Its stentorian narrator and epic soundtrack present the emergence of the nine countries, from Portugal in the 15th century to the United States in the 20th, and cites numerous achievements worthy of emulation: Spain had a risk-taking queen; Britain’s nimble navy secured vital commodities overseas; the United States regulated markets and fought for national unity.
The documentary also emphasizes historical themes that coincide with policies Chinese leaders promote at home. Social stability, industrial investment, peaceful foreign relations and national unity are presented as more vital than, say, military strength, political liberalization or the rule of law.
In the 90 minutes devoted to examining the rise of the United States, Lincoln is accorded a prominent part for his efforts to “preserve national unity” during the Civil War. China has made reunification with Taiwan a top national priority. Franklin D. Roosevelt wins praise for creating a bigger role for the government in managing the market economy but gets less attention for his wartime leadership.
Government officials minimize the importance of the series. He Yafei, an assistant foreign minister, said in an interview that he had watched only “one or two episodes.” He said the documentary should not signal changes in China’s thinking about projecting power, saying that colonialism and exploitation “would go nowhere in today’s world.”
But Mr. He also hinted at a shifting official line. He emphasized China’s status as a developing country. But he allowed that others may see things differently.
“Whether a country is a regional or a world power, it is not for that country to decide alone,” he said. “If you say we are a big power, then we are. But we are a responsible big country. We are a maintainer and builder of the international system.”
China has in fact emerged as a major power without disrupting the international order, at least so far. It has accepted an invitation by the Bush administration to discuss becoming a “responsible stakeholder” in the American-dominated international system.
Beijing places importance on many world institutions, especially the United Nations, where it holds a veto in the Security Council. It professes a strong commitment to enforcing the Nuclear Nonproliferation Treaty.
Last month Margaret Chan of Hong Kong became the first Chinese to head a major United Nations agency, the World Health Organization. She vowed to build a “harmonious health world,” echoing the slogan of harmony promoted by President Hu.

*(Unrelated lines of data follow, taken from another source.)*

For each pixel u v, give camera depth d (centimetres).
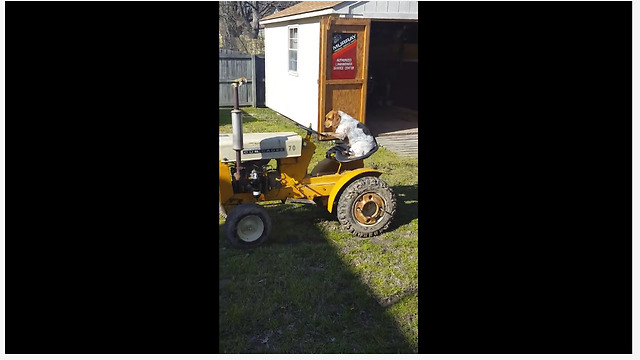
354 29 869
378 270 396
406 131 973
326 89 878
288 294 360
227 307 340
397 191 591
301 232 467
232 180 440
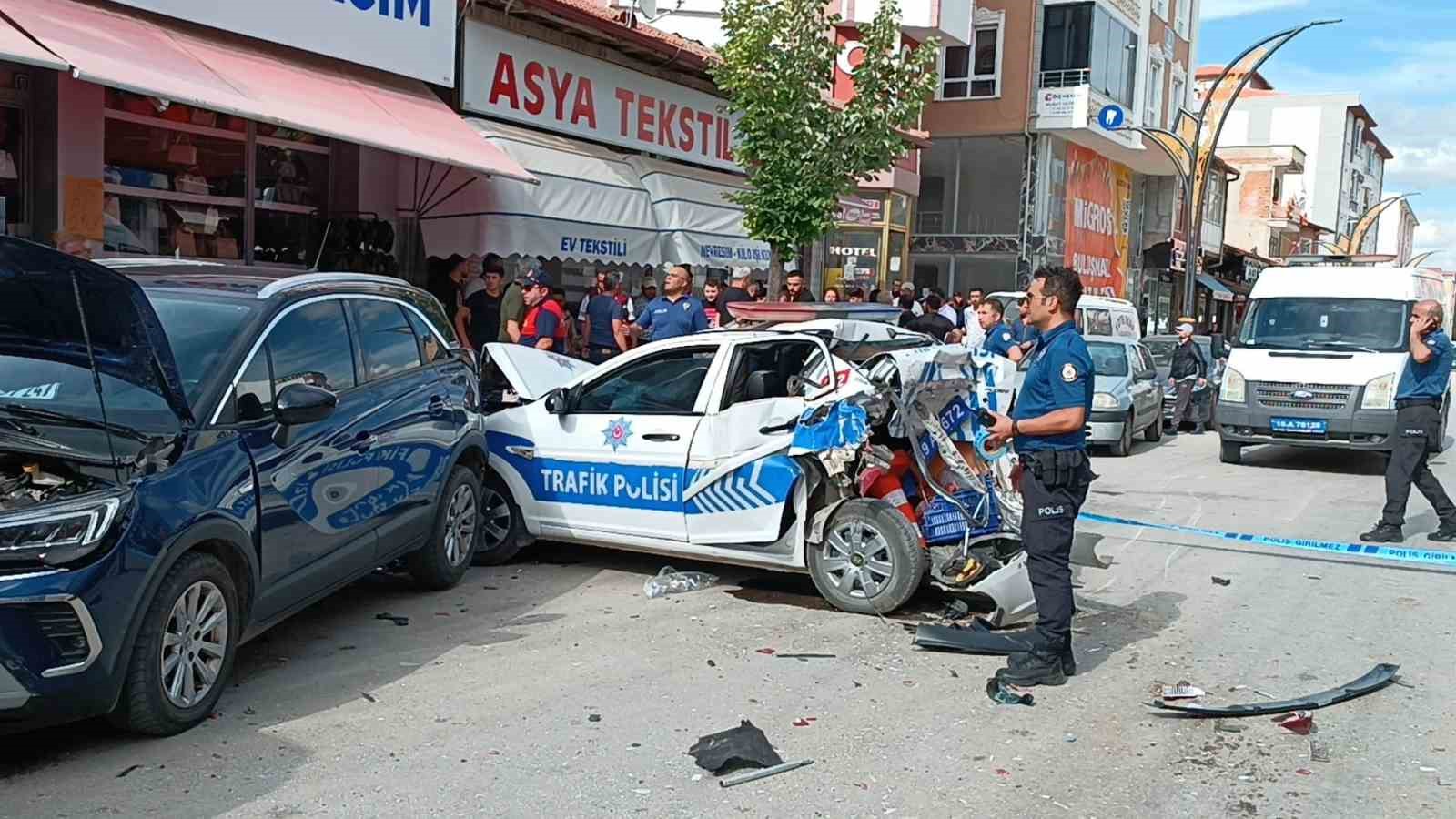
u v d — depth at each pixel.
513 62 13.88
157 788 4.42
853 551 7.13
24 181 9.88
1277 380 14.68
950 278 32.66
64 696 4.31
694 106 17.50
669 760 4.82
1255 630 6.98
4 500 4.46
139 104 10.62
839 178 13.74
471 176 12.57
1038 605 5.91
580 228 13.27
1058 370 5.73
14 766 4.60
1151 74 36.38
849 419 6.83
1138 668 6.20
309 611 6.95
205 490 4.91
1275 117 77.44
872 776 4.71
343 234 12.48
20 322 4.89
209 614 5.07
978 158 31.78
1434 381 9.64
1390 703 5.69
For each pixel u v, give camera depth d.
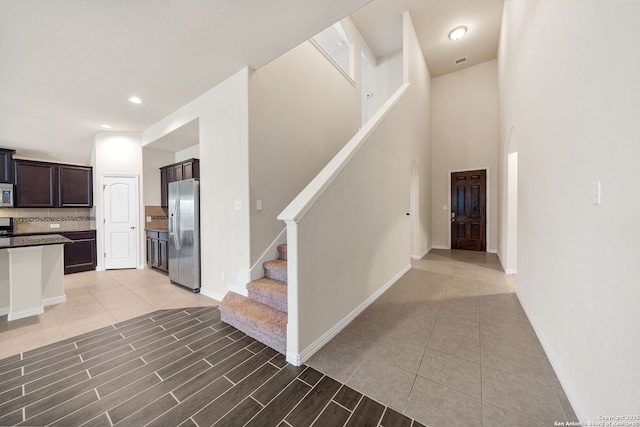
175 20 1.95
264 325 2.04
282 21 1.99
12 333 2.25
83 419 1.32
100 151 4.59
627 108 0.98
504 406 1.36
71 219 4.84
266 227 2.86
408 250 4.16
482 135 5.73
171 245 3.73
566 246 1.55
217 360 1.83
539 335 2.04
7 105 3.37
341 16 1.95
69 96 3.16
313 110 3.57
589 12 1.29
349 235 2.41
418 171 4.95
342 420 1.30
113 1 1.74
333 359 1.82
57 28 1.98
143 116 3.91
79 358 1.87
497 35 4.76
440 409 1.35
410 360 1.79
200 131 3.26
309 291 1.88
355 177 2.51
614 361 1.04
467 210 5.94
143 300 3.08
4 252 2.66
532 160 2.34
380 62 5.83
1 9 1.76
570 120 1.51
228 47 2.31
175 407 1.40
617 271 1.03
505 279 3.64
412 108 4.36
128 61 2.48
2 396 1.49
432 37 4.80
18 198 4.17
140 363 1.80
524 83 2.66
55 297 2.97
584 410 1.25
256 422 1.29
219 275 3.06
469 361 1.76
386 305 2.76
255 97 2.71
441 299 2.91
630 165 0.96
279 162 3.01
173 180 4.61
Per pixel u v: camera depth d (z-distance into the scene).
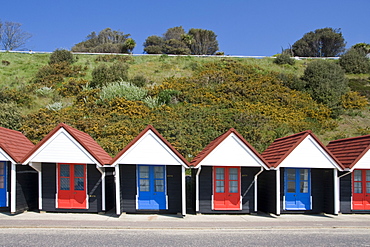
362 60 44.34
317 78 34.41
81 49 75.81
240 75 35.91
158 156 13.82
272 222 13.19
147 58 45.16
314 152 14.69
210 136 22.78
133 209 14.41
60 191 14.41
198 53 77.69
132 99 28.08
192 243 10.02
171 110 26.95
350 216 14.96
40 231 11.12
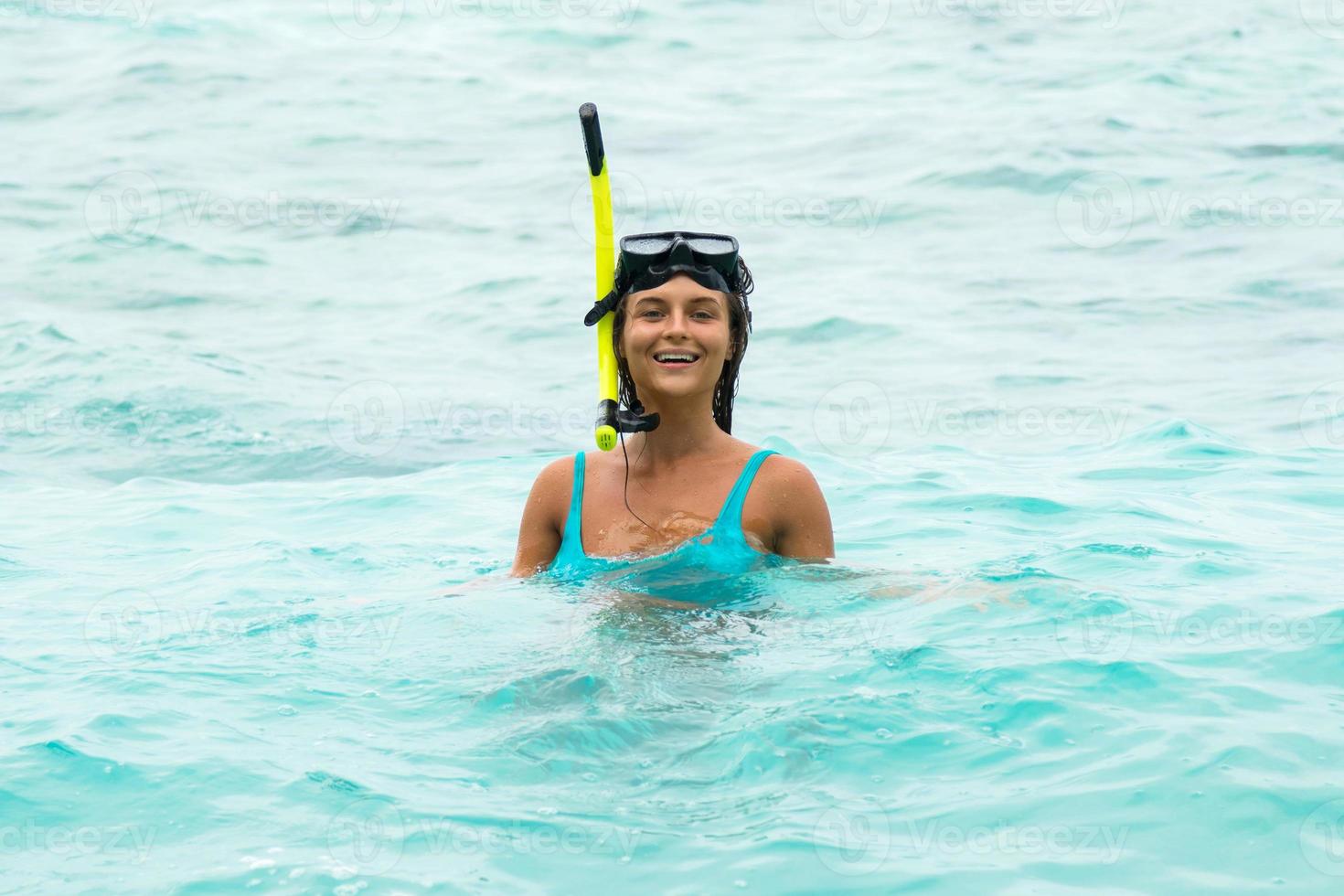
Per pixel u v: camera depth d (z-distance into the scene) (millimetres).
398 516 13539
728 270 9688
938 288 26234
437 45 47812
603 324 9609
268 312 25984
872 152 35281
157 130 38531
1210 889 5504
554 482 9961
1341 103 37156
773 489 9656
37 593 10414
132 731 7148
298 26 49969
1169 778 6387
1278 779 6352
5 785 6523
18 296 26516
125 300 26484
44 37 47562
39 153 36531
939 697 7320
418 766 6652
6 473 17297
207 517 13758
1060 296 25578
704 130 38094
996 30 47406
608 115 39719
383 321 25484
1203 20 46875
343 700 7531
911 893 5504
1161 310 24625
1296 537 11312
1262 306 24594
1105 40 45188
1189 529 11625
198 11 51094
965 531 11828
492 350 23719
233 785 6492
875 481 14148
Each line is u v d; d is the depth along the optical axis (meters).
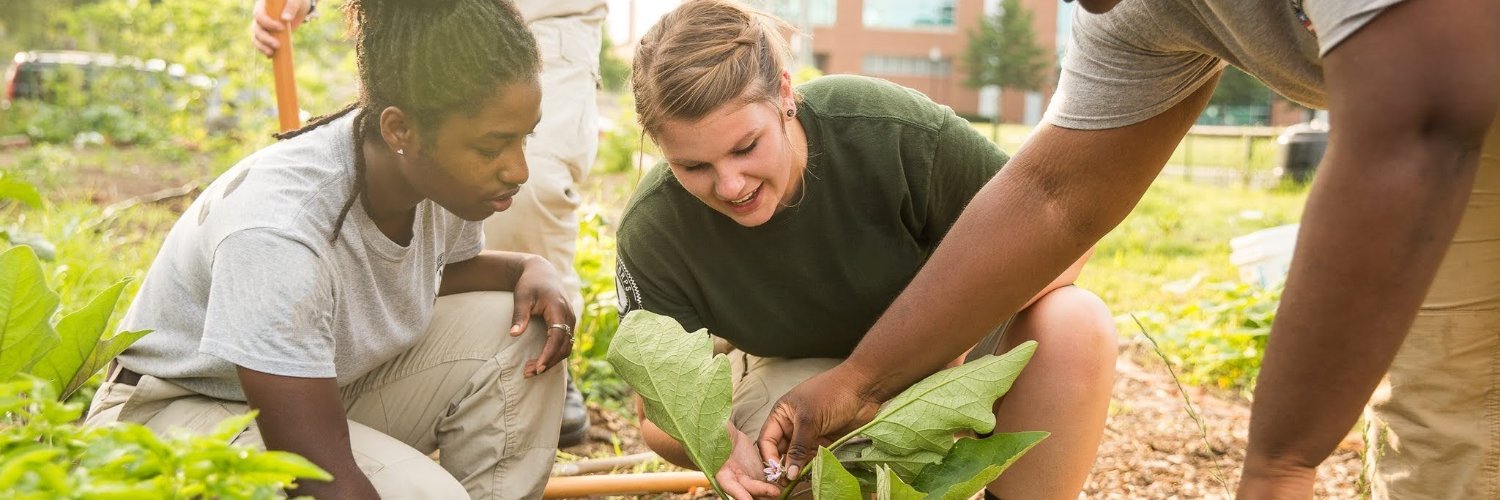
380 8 1.82
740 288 2.26
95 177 9.27
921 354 2.01
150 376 2.05
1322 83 1.57
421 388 2.32
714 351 2.73
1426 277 1.28
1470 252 1.97
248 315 1.82
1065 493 2.14
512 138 1.88
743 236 2.18
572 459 3.16
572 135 3.17
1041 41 47.56
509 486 2.31
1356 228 1.27
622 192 8.57
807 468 1.99
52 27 16.86
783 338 2.34
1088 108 1.84
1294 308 1.35
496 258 2.44
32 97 15.05
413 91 1.80
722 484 2.00
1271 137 14.28
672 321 2.03
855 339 2.37
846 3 47.56
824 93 2.18
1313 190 1.33
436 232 2.20
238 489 1.12
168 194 7.64
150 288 2.07
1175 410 3.76
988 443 1.88
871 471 2.03
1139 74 1.78
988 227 1.95
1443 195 1.24
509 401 2.29
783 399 2.09
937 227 2.28
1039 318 2.12
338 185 1.94
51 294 1.62
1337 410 1.37
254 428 2.03
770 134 1.93
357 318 2.07
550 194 3.12
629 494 2.82
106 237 5.14
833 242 2.20
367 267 2.03
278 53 2.76
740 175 1.92
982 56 42.00
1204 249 7.66
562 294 2.36
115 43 13.06
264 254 1.83
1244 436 3.45
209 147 10.98
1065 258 1.95
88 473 1.09
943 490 1.87
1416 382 2.08
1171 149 1.90
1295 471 1.43
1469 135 1.22
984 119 48.06
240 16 10.98
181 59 12.19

Yet critics say China is prepared to emerge in a less amicable fashion, if necessary. The Central Intelligence Agency says that China’s military spending may be two or three times higher than it acknowledges and that it allocates more to its military than any other country except the United States.
Beijing has cultivated close ties to countries that provide it with commodities and raw materials, regardless of their human rights records. Sudan, Myanmar and Zimbabwe have all escaped international sanctions in large part because of Chinese protection.
China’s increasing international engagement has also stimulated a more robust academic discussion about its global role and the potential for tensions with the United States.
Yan Xuetong, a foreign affairs specialist at Qinghua University in Beijing, argued in a scholarly journal this summer that China had already surpassed Japan, Russia, Britain, France, Germany and India in measures of its economic, military and political power. That leaves it second only to the United States, he said.
While the military gap between China and the United States may remain for some time, he argued, China’s faster economic growth and increasing political strength may whittle down America’s overall advantage.
“China will enjoy the status of a semi-superpower between the United States and the other major powers,” Mr. Yan predicted in the article, which appeared in the China Journal of International Politics.
He added, “China’s fast growth in political and economic power will dramatically narrow its power gap with the United States.”